Rationale: Multiple completed Phase 3 RCTs directly evaluate Busulfan-based conditioning regimens in MDS patients undergoing allogeneic HSCT, with consistent evidence of efficacy across both myeloablative and reduced-intensity approaches. Busulfan is already firmly embedded in international transplant practice guidelines for MDS, and the mechanistic basis — eradicating clonal haematopoiesis to enable curative donor engraftment — is biologically well-validated and clinically proven.

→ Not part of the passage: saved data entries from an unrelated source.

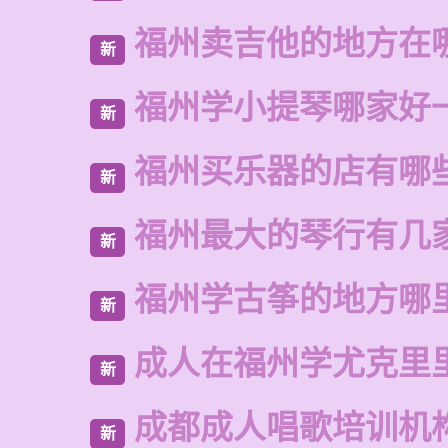
福州卖吉他的地方在
新
福州学小提琴哪家好
新
福州买乐器的店有哪
新
福州最大的琴行有几
新
福州学古筝的地方哪
新
成人在福州学尤克里
新
成都成人唱歌培训机
新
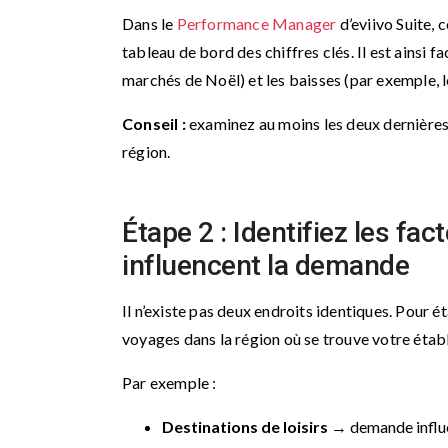
Dans le
Performance Manager
d’eviivo Suite, 
tableau de bord des chiffres clés. Il est ainsi f
marchés de Noël) et les baisses (par exemple, l
Conseil :
examinez au moins les deux dernières 
région.
Étape 2 : Identifiez les fa
influencent la demande
Il n’existe pas deux endroits identiques. Pour é
voyages dans la région où se trouve votre étab
Par exemple :
Destinations de loisirs
→ demande influen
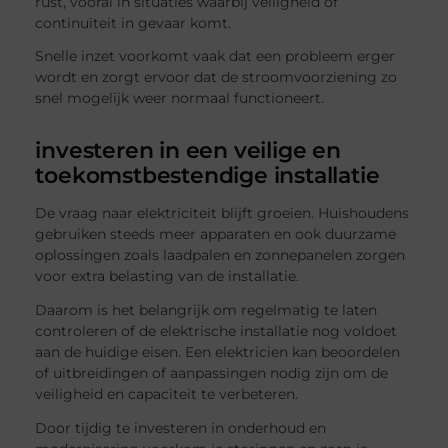
rust, vooral in situaties waarbij veiligheid of
continuïteit in gevaar komt.
Snelle inzet voorkomt vaak dat een probleem erger
wordt en zorgt ervoor dat de stroomvoorziening zo
snel mogelijk weer normaal functioneert.
investeren in een veilige en
toekomstbestendige installatie
De vraag naar elektriciteit blijft groeien. Huishoudens
gebruiken steeds meer apparaten en ook duurzame
oplossingen zoals laadpalen en zonnepanelen zorgen
voor extra belasting van de installatie.
Daarom is het belangrijk om regelmatig te laten
controleren of de elektrische installatie nog voldoet
aan de huidige eisen. Een elektricien kan beoordelen
of uitbreidingen of aanpassingen nodig zijn om de
veiligheid en capaciteit te verbeteren.
Door tijdig te investeren in onderhoud en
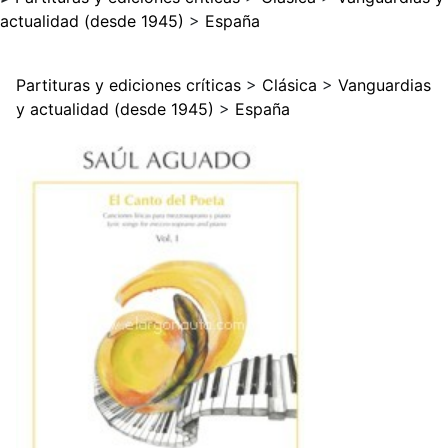
actualidad (desde 1945)
>
España
Partituras y ediciones críticas
>
Clásica
>
Vanguardias
y actualidad (desde 1945)
>
España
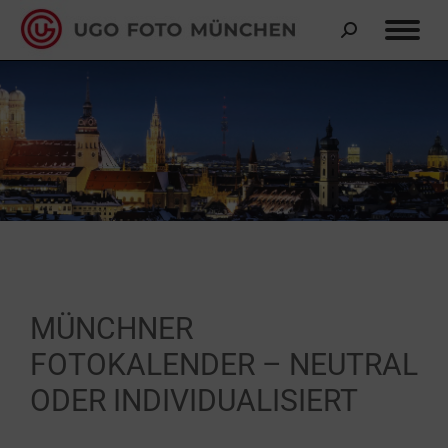
MÜNCHNER
FOTOKALENDER – NEUTRAL
ODER INDIVIDUALISIERT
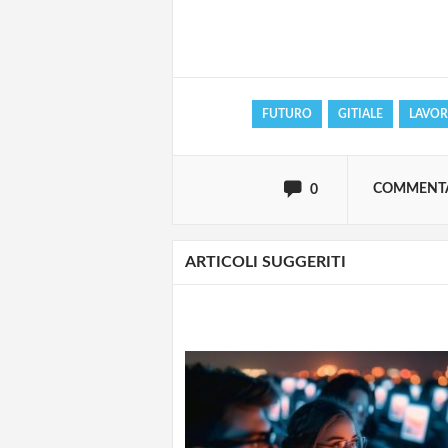
Effettua il
o
Login
FUTURO
GITIALE
LAVO
oppure accedi via
COMMENT
0
ARTICOLI SUGGERITI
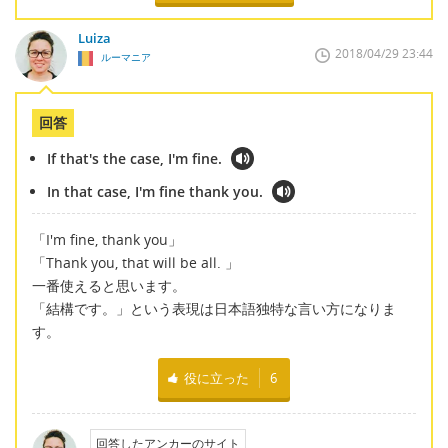
Luiza
2018/04/29 23:44
ルーマニア
回答
If that's the case, I'm fine.
In that case, I'm fine thank you.
「I'm fine, thank you」
「Thank you, that will be all. 」
一番使えると思います。
「結構です。」という表現は日本語独特な言い方になりま
す。
役に立った
6
回答したアンカーのサイト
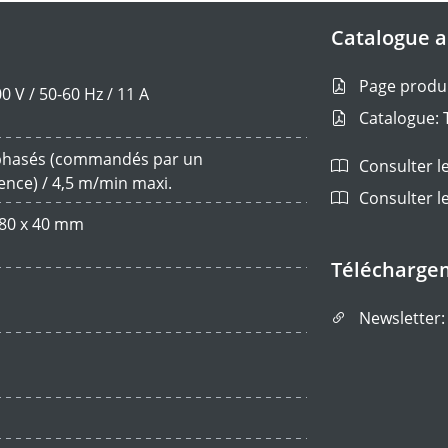
Catalogue au
Page produi
00 V / 50-60 Hz / 11 A
Catalogue: 
iphasés (commandés par un
Consulter le
ence) / 4,5 m/min maxi.
Consulter le
 80 x 40 mm
Télécharge
Newsletter: 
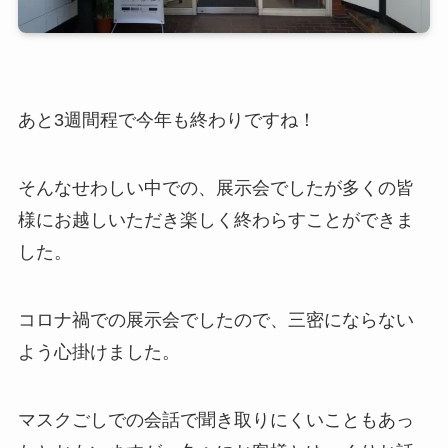
あと3週間程で今年も終わりですね！
そんなせわしい中での、展示会でしたが多くの皆
様にお越しいただき楽しく終わらすことができま
した。
コロナ禍での展示会でしたので、三密にならない
よう心掛けました。
マスクごしでの会話で聞き取りにくいこともあっ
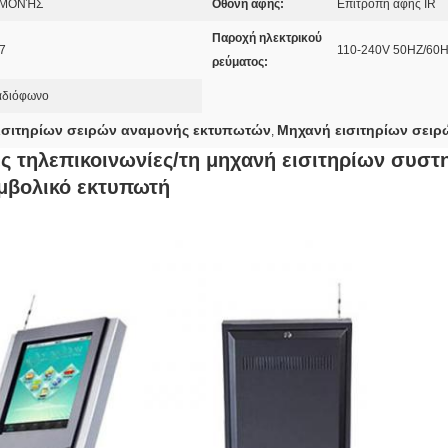
ΝΑΜΟΝΉΣ
Οθόνη αφής:
Επιτροπή αφής IR
Παροχή ηλεκτρικού
7
110-240V 50HZ/60
ρεύματος:
αδιόφωνο
ισιτηρίων σειρών αναμονής εκτυπωτών
Μηχανή εισιτηρίων σει
,
ες τηλεπικοινωνίες/τη μηχανή εισιτηρίων συστ
υμβολικό εκτυπωτή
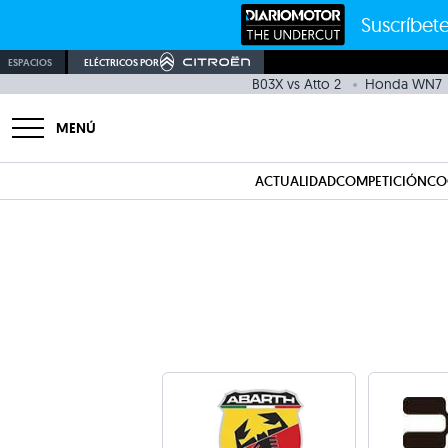
Suscríbete
ESPACIOS
ELÉCTRICOS POR
B03X vs Atto 2
Honda WN7
MENÚ
ACTUALIDAD
COMPETICIÓN
CO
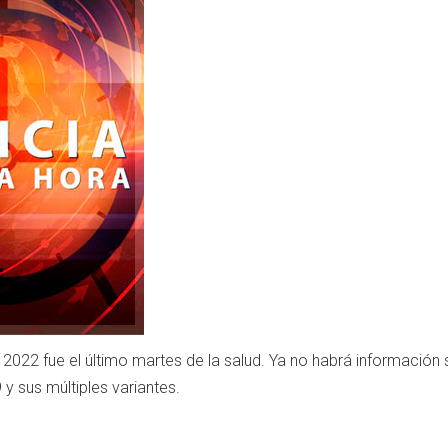
e 2022 fue el último martes de la salud. Ya no habrá información 
y sus múltiples variantes.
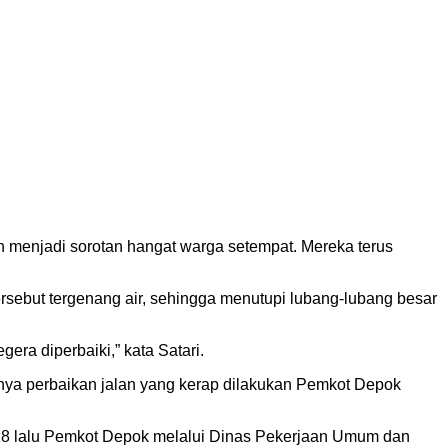
enjadi sorotan hangat warga setempat. Mereka terus
ersebut tergenang air, sehingga menutupi lubang-lubang besar
era diperbaiki,” kata Satari.
nya perbaikan jalan yang kerap dilakukan Pemkot Depok
2018 lalu Pemkot Depok melalui Dinas Pekerjaan Umum dan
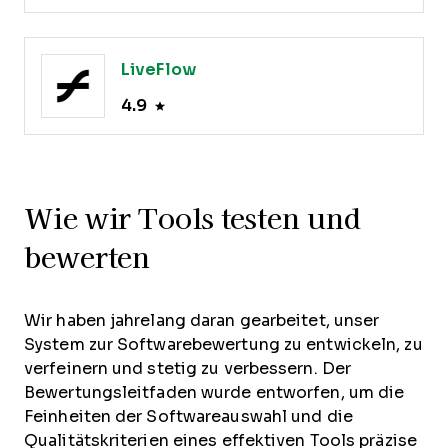
LiveFlow
4.9
Wie wir Tools testen und
bewerten
Wir haben jahrelang daran gearbeitet, unser
System zur Softwarebewertung zu entwickeln, zu
verfeinern und stetig zu verbessern. Der
Bewertungsleitfaden wurde entworfen, um die
Feinheiten der Softwareauswahl und die
Qualitätskriterien eines effektiven Tools präzise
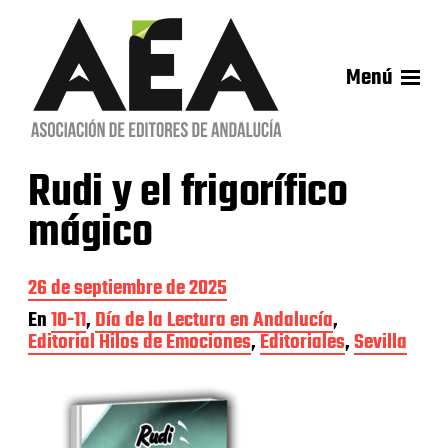
Menú
Rudi y el frigorífico
mágico
F
26 de septiembre de 2025
e
En
10-11
,
Día de la Lectura en Andalucía
,
c
Editorial Hilos de Emociones
,
Editoriales
,
Sevilla
h
a
d
e
l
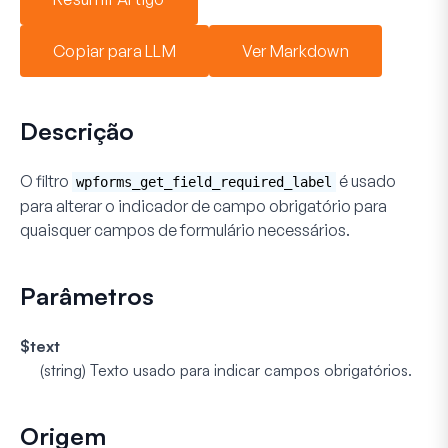
Copiar para LLM
Ver Markdown
Descrição
O filtro
é usado
wpforms_get_field_required_label
para alterar o indicador de campo obrigatório para
quaisquer campos de formulário necessários.
Parâmetros
$text
(string)
Texto usado para indicar campos obrigatórios.
Origem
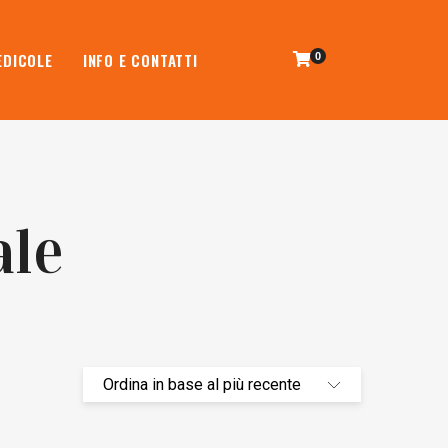
EDICOLE
INFO E CONTATTI
0
ale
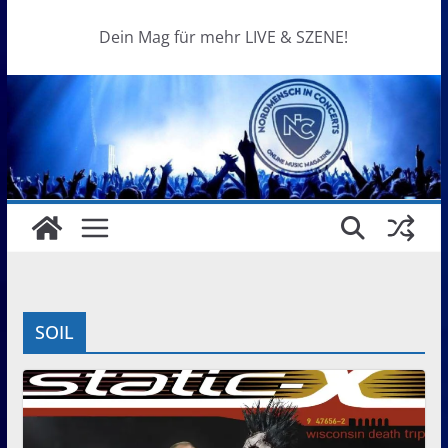
Dein Mag für mehr LIVE & SZENE!
SOIL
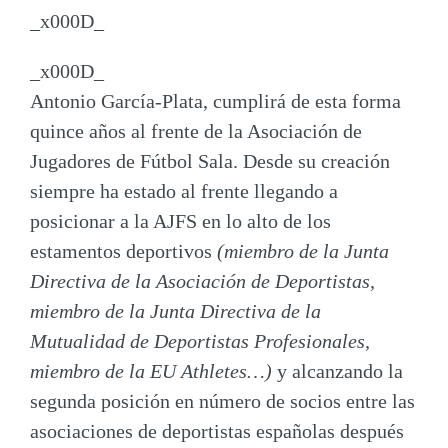
_x000D_
_x000D_
Antonio García-Plata
, cumplirá de esta forma
quince años al frente de la Asociación de
Jugadores de Fútbol Sala. Desde su creación
siempre ha estado al frente llegando a
posicionar a la AJFS en lo alto de los
estamentos deportivos
(miembro de la Junta
Directiva de la
Asociación de Deportistas
,
miembro de la Junta Directiva de la
Mutualidad de Deportistas Profesionales
,
miembro de la
EU Athletes
…)
y alcanzando la
segunda posición en número de socios entre las
asociaciones de deportistas españolas después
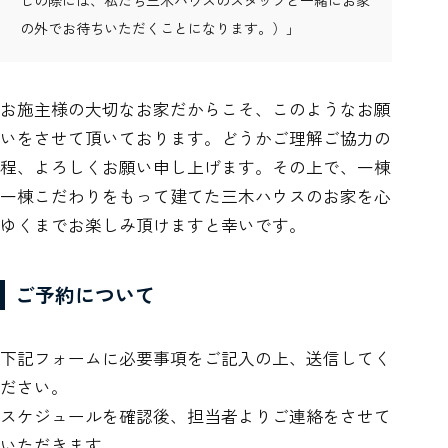
の外でお待ちいただくことになります。）」
お施主様の大切なお家だからこそ、このようなお願
いをさせて頂いております。どうかご理解ご協力の
程、よろしくお願い申し上げます。その上で、一棟
一棟こだわりをもって建てた三木ハウスのお家を心
ゆくまでお楽しみ頂けますと幸いです。
ご予約について
下記フォームに必要事項をご記入の上、送信してく
ださい。
スケジュールを確認後、担当者よりご連絡をさせて
いただきます。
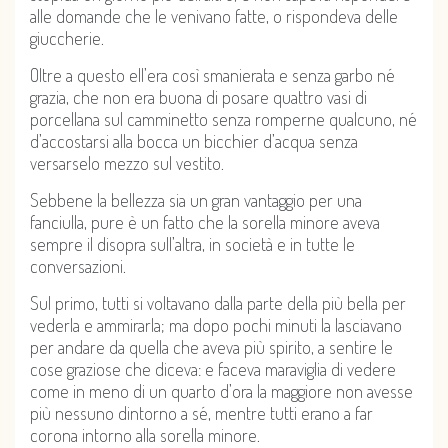
alle domande che le venivano fatte, o rispondeva delle
giuccherie.
Oltre a questo ell’era così smanierata e senza garbo né
grazia, che non era buona di posare quattro vasi di
porcellana sul camminetto senza romperne qualcuno, né
d’accostarsi alla bocca un bicchier d’acqua senza
versarselo mezzo sul vestito.
Sebbene la bellezza sia un gran vantaggio per una
fanciulla, pure è un fatto che la sorella minore aveva
sempre il disopra sull’altra, in società e in tutte le
conversazioni.
Sul primo, tutti si voltavano dalla parte della più bella per
vederla e ammirarla; ma dopo pochi minuti la lasciavano
per andare da quella che aveva più spirito, a sentire le
cose graziose che diceva: e faceva maraviglia di vedere
come in meno di un quarto d’ora la maggiore non avesse
più nessuno dintorno a sé, mentre tutti erano a far
corona intorno alla sorella minore.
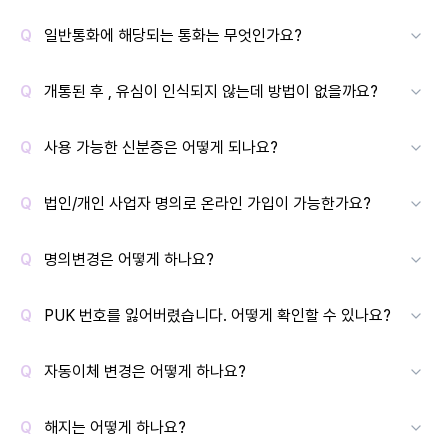
일반통화에 해당되는 통화는 무엇인가요?
개통된 후 , 유심이 인식되지 않는데 방법이 없을까요?
사용 가능한 신분증은 어떻게 되나요?
법인/개인 사업자 명의로 온라인 가입이 가능한가요?
명의변경은 어떻게 하나요?
PUK 번호를 잃어버렸습니다. 어떻게 확인할 수 있나요?
자동이체 변경은 어떻게 하나요?
해지는 어떻게 하나요?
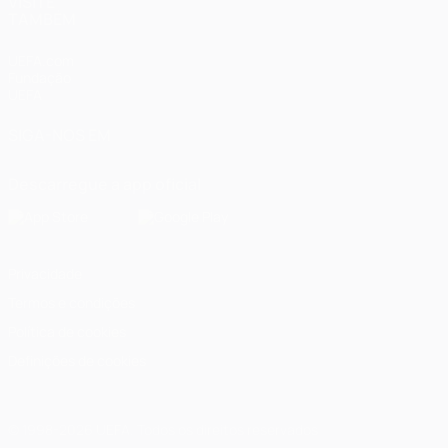
VISITE
TAMBÉM
UEFA.com
Fundação
UEFA
SIGA-NOS EM
Descarregue a app oficial
Privacidade
Termos e condições
Política de cookies
Definições de cookies
© 1998-2026 UEFA. Todos os direitos reservados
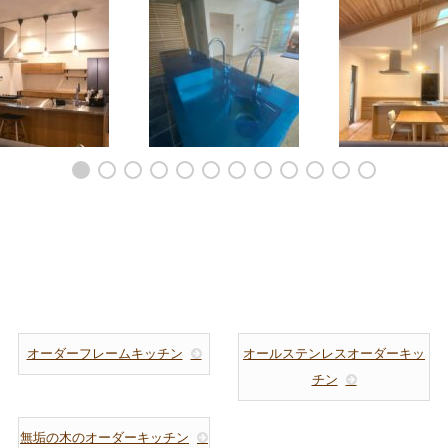
バー戸の似合うアイ
平屋の大空間LDKのアイ
ミーレオーブンと
ドキッチンと食器
ランドキッチンとカップ
のある料理教室の
棚 5177
ボード 5166
ーキッチン 51
オーダーフレームキッチン
オールステンレスオーダーキッ
チン
無垢の木のオーダーキッチン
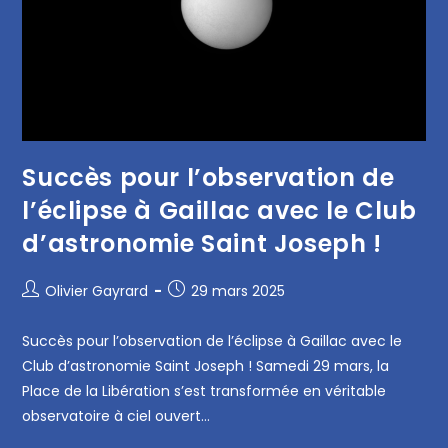
Succès pour l’observation de
l’éclipse à Gaillac avec le Club
d’astronomie Saint Joseph !
Olivier Gayrard
29 mars 2025
Succès pour l’observation de l’éclipse à Gaillac avec le
Club d’astronomie Saint Joseph ! Samedi 29 mars, la
Place de la Libération s’est transformée en véritable
observatoire à ciel ouvert…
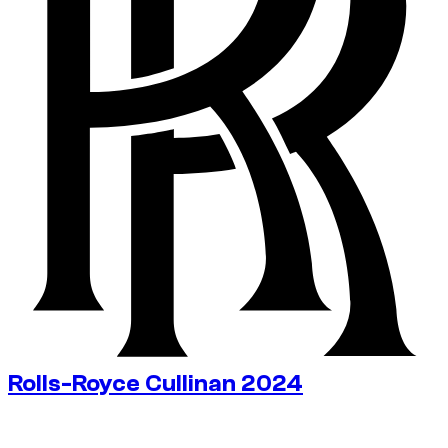
Rolls-Royce Cullinan 2024
€
750
/ день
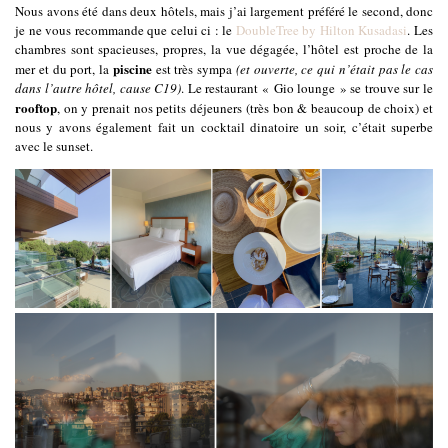
Nous avons été dans deux hôtels, mais j’ai largement préféré le second, donc
je ne vous recommande que celui ci : le
DoubleTree by Hilton Kusadasi
. Les
chambres sont spacieuses, propres, la vue dégagée, l’hôtel est proche de la
piscine
mer et du port, la
est très sympa
(et ouverte, ce qui n’était pas le cas
dans l’autre hôtel, cause C19)
. Le restaurant « Gio lounge » se trouve sur le
rooftop
, on y prenait nos petits déjeuners (très bon & beaucoup de choix) et
nous y avons également fait un cocktail dinatoire un soir, c’était superbe
avec le sunset.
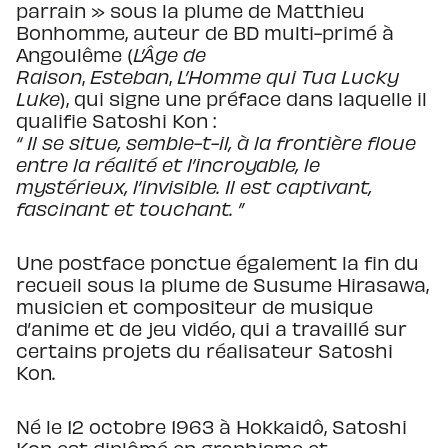
parrain » sous la plume de Matthieu
Bonhomme, auteur de BD multi-primé à
Angoulême (
L’Âge de
Raison
,
Esteban
,
L’Homme qui Tua Lucky
Luke
), qui signe une préface dans laquelle il
qualifie Satoshi Kon :
“ Il se situe, semble-t-il, à la frontière floue
entre la réalité et l’incroyable, le
mystérieux, l’invisible. Il est captivant,
fascinant et touchant. ”
Une postface ponctue également la fin du
recueil sous la plume de Susume Hirasawa,
musicien et compositeur de musique
d’anime et de jeu vidéo, qui a travaillé sur
certains projets du réalisateur Satoshi
Kon.
Né le 12 octobre 1963 à Hokkaidô, Satoshi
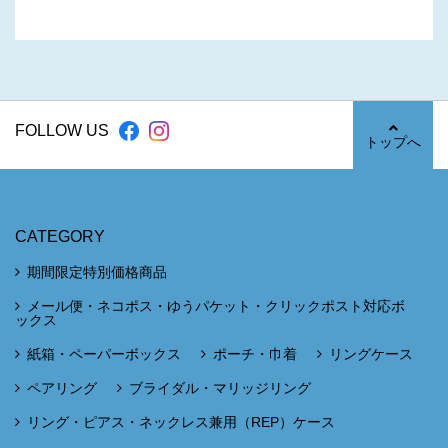
FOLLOW US
トップへ
CATEGORY
期間限定特別価格商品
メール便・ネコポス・ゆうパケット・クリックポスト対応ボ
ックス
紙箱・ペーパーボックス
ポーチ・巾着
リングケース
ペアリング
ブライダル・マリッジリング
リング・ピアス・ネックレス兼用（REP）ケース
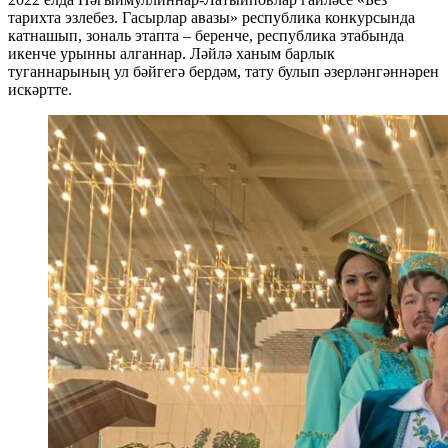
тарихта эзлебез. Гасырлар авазы» республика конкурсында
катнашып, зональ этапта – беренче, республика этабында
икенче урынны алганнар. Ләйлә ханым барлык
туганнарының ул бәйгегә бердәм, тату булып әзерләнгәннәрен
искәртте.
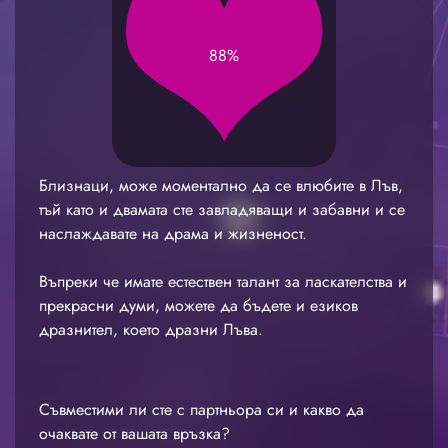
88%
Близнаци, може моментално да се влюбите в Лъв,
тъй като и двамата сте завладяващи и забавни и се
наслаждавате на драма и жизненост.
Въпреки че имате естествен талант за ласкателства и
прекрасни думи, можете да бъдете и езиков
дразнител, което дразни Лъва.
Съвместими ли сте с партньора си и какво да
очаквате от вашата връзка?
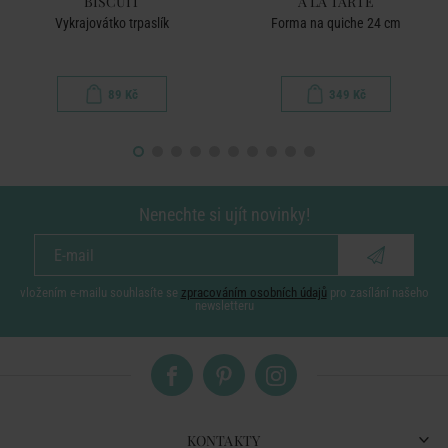
BISCUIT
A LA TARTE
Vykrajovátko trpaslík
Forma na quiche 24 cm
89 Kč
349 Kč
Nenechte si ujít novinky!
vložením e-mailu souhlasíte se
zpracováním osobních údajů
pro zasílání našeho
newsletteru
KONTAKTY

To proceed, the following is needed:

  • Regulatory clarification: Confirm current MHRA marketing authorisation status for Busilvex® and Myleran® and update the regulatory dataset accordingly
  • Full SmPC extraction: Obtain and review the current MHRA-approved SmPC for Busulfan, including complete warnings, contraindications, and drug interaction profile
  • Therapeutic drug monitoring (TDM) pathway: Establish access to a validated busulfan pharmacokinetic monitoring service (target AUC 900–1350 µmol·min for myeloablative conditioning) within the relevant HSCT centre
  • Patient population definition: Specify the MDS subtype, IPSS-R risk category, and donor availability (matched sibling, matched unrelated, haploidentical) to select the most appropriate conditioning intensity and regimen (BuCy vs BuFlu vs BuMel vs FLU-BU-MEL)
  • GVHD and SOS/VOD prophylaxis protocol: Document centre-specific protocols for sinusoidal obstruction syndrome prophylaxis (Defibrotide, ursodeoxycholic acid), seizure prophylaxis, and GVHD prevention
  • BSBMT/CIBMTR data linkage: Ensure all patients are registered with the BSBMT registry to contribute to UK transplant outcome datasets and facilitate ongoing evaluation

    Disclaimer

This content is for research purposes only and does not constitute medical advice. Clinical validation is required before any clinical application.